Source: Xinhua

03-05-2009 16:12

Special Report:   Tech Max

WASHINGTON, March 4 (Xinhua) -- A former Russian senior officer's suspicion that the collision between a U.S. Iridium satellite and a Russian defunct satellite last month was manipulated by the U.S. is groundless, said Liz DeCastro, spokeswoman of the Maryland-based Iridium Satellite LLC, Wednesday.

"Iridium's satellite was operational and orbiting in its correct path, and in the wake of the collision, we have learned that the Russian satellite was derelict. Iridium had no advance warning of the collision", said DeCastro in an interview with Xinhua.

DeCastro said that the event was obviously unfortunate and it pointed to "the much larger need for international cooperation to ensure that all parties and countries with valuable assets in space have the means and resources to work together to protect those assets including means to predict close encounters with actionable accuracy."

"As to the statements made by the Russian military, there is no basis in fact to these allegations and we invite the Russian officials to contact directly the U.S. government," said the spokeswoman.

Former Russian major general Leonid Shershner on Tuesday told the daily Moskovski Komsomolez that the collision could have been deliberately caused by the U.S., which might be testing a new technology aiming to intercept and destroy satellites from rival countries. He also linked the crash with the Orbital Express project of the U.S.

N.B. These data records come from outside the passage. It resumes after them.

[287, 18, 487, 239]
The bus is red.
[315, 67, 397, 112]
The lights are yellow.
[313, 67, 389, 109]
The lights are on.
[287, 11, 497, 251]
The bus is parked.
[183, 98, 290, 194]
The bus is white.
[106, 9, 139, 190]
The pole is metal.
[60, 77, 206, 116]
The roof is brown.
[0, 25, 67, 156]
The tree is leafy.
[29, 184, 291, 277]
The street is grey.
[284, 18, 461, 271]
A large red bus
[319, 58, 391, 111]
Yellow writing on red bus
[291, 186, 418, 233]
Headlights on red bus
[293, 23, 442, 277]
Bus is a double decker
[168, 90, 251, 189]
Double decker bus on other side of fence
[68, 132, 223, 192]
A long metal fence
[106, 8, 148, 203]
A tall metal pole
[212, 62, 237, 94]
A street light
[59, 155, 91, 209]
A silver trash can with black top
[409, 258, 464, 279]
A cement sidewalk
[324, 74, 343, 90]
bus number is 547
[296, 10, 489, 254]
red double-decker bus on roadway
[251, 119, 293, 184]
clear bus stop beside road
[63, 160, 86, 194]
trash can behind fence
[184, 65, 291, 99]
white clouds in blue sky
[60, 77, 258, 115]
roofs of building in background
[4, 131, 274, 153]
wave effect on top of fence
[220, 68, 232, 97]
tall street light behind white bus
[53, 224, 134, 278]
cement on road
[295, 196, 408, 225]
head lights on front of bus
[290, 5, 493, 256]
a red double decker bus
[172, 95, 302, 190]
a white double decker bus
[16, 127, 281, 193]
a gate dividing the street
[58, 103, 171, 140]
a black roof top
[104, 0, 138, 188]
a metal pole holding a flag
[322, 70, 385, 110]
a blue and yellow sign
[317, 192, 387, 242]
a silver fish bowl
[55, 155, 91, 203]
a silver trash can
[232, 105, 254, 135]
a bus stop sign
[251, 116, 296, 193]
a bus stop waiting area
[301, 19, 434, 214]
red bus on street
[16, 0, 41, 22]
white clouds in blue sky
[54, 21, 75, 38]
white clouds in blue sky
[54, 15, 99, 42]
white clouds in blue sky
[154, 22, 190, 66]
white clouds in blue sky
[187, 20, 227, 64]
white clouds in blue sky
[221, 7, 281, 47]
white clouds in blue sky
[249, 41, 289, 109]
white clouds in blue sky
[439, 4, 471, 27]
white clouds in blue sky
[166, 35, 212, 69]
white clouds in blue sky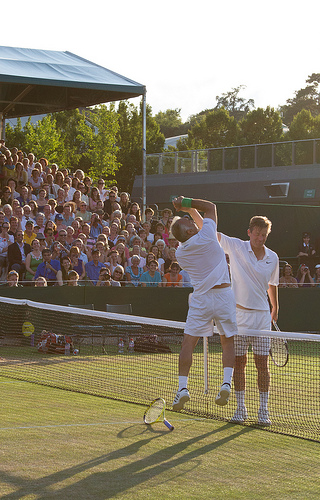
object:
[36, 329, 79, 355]
bag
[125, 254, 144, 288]
woman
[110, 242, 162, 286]
member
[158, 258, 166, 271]
shirt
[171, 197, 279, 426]
man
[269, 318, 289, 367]
racket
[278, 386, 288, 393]
fence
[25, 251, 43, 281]
green dress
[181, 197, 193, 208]
wristband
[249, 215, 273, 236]
hair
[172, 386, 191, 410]
shoe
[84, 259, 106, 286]
shirt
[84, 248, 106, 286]
man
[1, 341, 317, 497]
grass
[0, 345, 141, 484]
lawn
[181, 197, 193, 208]
sweatband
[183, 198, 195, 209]
wrist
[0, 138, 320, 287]
audience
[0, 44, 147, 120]
canopy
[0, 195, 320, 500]
tennis match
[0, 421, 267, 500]
shadow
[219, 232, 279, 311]
shirt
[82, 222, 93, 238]
person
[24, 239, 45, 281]
person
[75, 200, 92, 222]
person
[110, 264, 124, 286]
person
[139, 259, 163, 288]
person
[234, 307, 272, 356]
shorts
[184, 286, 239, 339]
short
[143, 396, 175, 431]
racket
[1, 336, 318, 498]
ground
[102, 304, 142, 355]
green chair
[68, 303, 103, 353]
green chair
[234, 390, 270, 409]
sneakers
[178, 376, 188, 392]
sock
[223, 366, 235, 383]
sock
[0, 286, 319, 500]
court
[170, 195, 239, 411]
man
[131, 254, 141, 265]
hair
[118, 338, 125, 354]
bottle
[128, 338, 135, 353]
bottle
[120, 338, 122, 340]
cap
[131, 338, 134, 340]
cap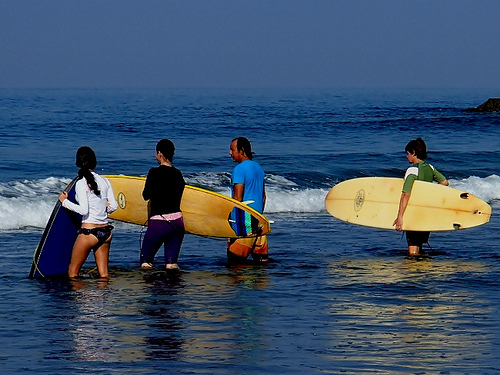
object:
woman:
[57, 145, 118, 278]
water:
[0, 87, 499, 374]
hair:
[74, 146, 100, 196]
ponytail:
[76, 166, 100, 196]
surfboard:
[28, 173, 83, 278]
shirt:
[61, 170, 118, 225]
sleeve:
[101, 176, 118, 213]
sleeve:
[62, 180, 90, 216]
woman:
[139, 136, 188, 271]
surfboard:
[97, 174, 271, 241]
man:
[227, 137, 269, 267]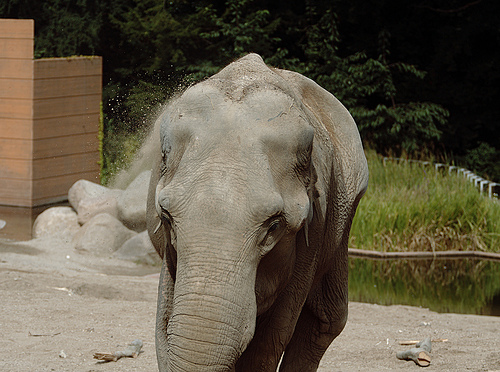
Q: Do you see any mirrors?
A: No, there are no mirrors.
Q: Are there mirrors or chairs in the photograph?
A: No, there are no mirrors or chairs.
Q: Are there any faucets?
A: No, there are no faucets.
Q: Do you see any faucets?
A: No, there are no faucets.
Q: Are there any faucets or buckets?
A: No, there are no faucets or buckets.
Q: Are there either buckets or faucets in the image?
A: No, there are no faucets or buckets.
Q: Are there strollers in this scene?
A: No, there are no strollers.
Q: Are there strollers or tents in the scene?
A: No, there are no strollers or tents.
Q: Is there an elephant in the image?
A: Yes, there is an elephant.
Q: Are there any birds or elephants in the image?
A: Yes, there is an elephant.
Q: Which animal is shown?
A: The animal is an elephant.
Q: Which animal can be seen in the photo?
A: The animal is an elephant.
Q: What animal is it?
A: The animal is an elephant.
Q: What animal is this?
A: That is an elephant.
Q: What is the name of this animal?
A: That is an elephant.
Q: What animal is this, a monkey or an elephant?
A: That is an elephant.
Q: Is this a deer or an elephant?
A: This is an elephant.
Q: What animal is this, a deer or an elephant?
A: This is an elephant.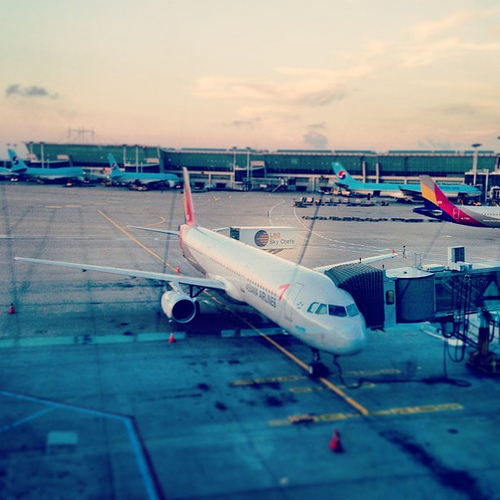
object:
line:
[96, 208, 179, 273]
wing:
[4, 255, 229, 293]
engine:
[154, 275, 199, 326]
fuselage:
[172, 220, 368, 355]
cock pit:
[299, 294, 372, 334]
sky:
[0, 2, 499, 152]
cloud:
[0, 82, 61, 100]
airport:
[0, 135, 500, 500]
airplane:
[13, 165, 400, 381]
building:
[0, 142, 500, 182]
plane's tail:
[328, 162, 360, 184]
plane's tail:
[415, 170, 457, 218]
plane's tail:
[178, 165, 196, 226]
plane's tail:
[103, 153, 119, 173]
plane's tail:
[6, 147, 26, 167]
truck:
[215, 223, 297, 252]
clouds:
[197, 66, 351, 106]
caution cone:
[327, 424, 347, 456]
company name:
[249, 280, 277, 313]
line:
[61, 326, 286, 347]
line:
[134, 209, 170, 229]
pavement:
[0, 185, 500, 500]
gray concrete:
[28, 206, 93, 254]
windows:
[304, 299, 326, 315]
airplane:
[325, 156, 485, 213]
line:
[273, 400, 465, 427]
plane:
[409, 165, 498, 228]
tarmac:
[0, 182, 500, 498]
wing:
[176, 167, 198, 233]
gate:
[320, 252, 498, 380]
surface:
[0, 181, 499, 500]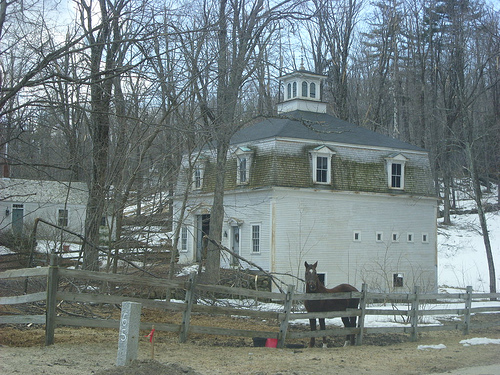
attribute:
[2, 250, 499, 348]
wood fence — wooden 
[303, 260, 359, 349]
horse — brown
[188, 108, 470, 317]
house — white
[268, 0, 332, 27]
branch —  tree's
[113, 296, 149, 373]
marker — painted 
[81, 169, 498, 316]
snow — White 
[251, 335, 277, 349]
buckets — black and red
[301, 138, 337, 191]
window — side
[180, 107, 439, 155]
roof — grey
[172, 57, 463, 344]
barn — old 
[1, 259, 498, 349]
fence — Gray , Wooden 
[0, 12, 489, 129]
sky — White 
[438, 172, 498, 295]
snow — white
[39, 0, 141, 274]
tree — Bare 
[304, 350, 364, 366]
grass — Green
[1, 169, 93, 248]
building — White 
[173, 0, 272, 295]
tree — deciduous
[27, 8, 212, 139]
branch —  tree's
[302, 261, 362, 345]
horse — Brown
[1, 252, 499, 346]
fence — wooden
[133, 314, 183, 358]
flag — Red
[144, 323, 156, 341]
marker — red 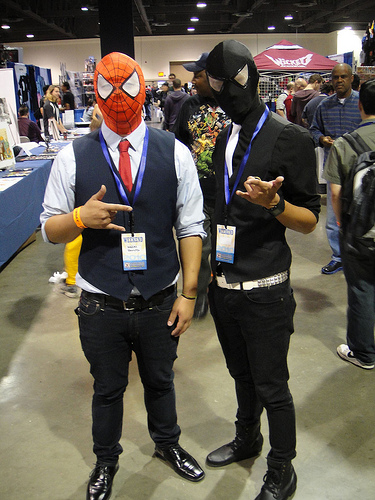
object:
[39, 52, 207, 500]
man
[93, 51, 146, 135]
mask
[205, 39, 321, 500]
man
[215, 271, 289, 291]
belt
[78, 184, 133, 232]
hand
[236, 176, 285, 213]
hand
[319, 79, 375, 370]
man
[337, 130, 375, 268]
backpack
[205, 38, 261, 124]
mask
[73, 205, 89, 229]
wristband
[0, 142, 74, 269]
table cloth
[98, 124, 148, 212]
lanyard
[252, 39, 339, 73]
tent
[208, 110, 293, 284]
vest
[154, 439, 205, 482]
shoe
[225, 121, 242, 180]
tie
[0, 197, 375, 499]
sidewalk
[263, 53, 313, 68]
logo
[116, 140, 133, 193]
tie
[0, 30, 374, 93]
wall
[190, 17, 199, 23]
light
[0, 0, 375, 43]
ceiling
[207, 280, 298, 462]
pants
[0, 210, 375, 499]
floor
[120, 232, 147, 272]
tag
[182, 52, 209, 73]
cap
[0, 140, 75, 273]
table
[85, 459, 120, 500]
shoe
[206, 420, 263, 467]
boot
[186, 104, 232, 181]
design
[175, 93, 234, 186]
shirt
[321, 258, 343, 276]
shoe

Regarding the suspicion, Joan Johnson-freese, U.S. space expert and chairwoman of the National Security Decision Making Department at the Naval War College, told Xinhua that though the U.S. and some other countries are indeed conducting research and "in some cases testing of satellite technology to allow monitoring and inspection of orbital spacecraft," drawing any connection between it and the collision is "spurious at best."

"It is more likely simply deflecting attention to the U.S. and away from Russia," Johnson-freese said, adding that perhaps Russia is concerned about its legal liability.

U.S. defense expert John Pike, also director of GlobalSecurity.org, said the Russian officer or the report may have mixed two irrelevant things up.

"The U.S. satellite in the February collision was an Iridium communication satellite that has both military and commercial customers, though it has nothing to do with space weapons," Pike said.

According to Pike, Orbital Express, a satellite inspection system, does have some connection with anti-satellite weapons in that it could be used to inspect a foreign satellite from close range to help decide what type of mission the satellite could perform and whether it needed to be destroyed.

"One of the very first American anti-satellite weapons was called SAINT (Satellite Interceptor), which had both inspection and interception capabilities. But this system was never tested," Pike added.

The collision, which occurred on Feb. 10 some 800 km above Siberia, involved the 560-kg Iridium 33 commercial satellite launched in 1997 by the U.S., and the 900-kg Russia's Cosmos 2251 military satellite launched in 1993, and is the very first orbital satellite collision in the history of mankind.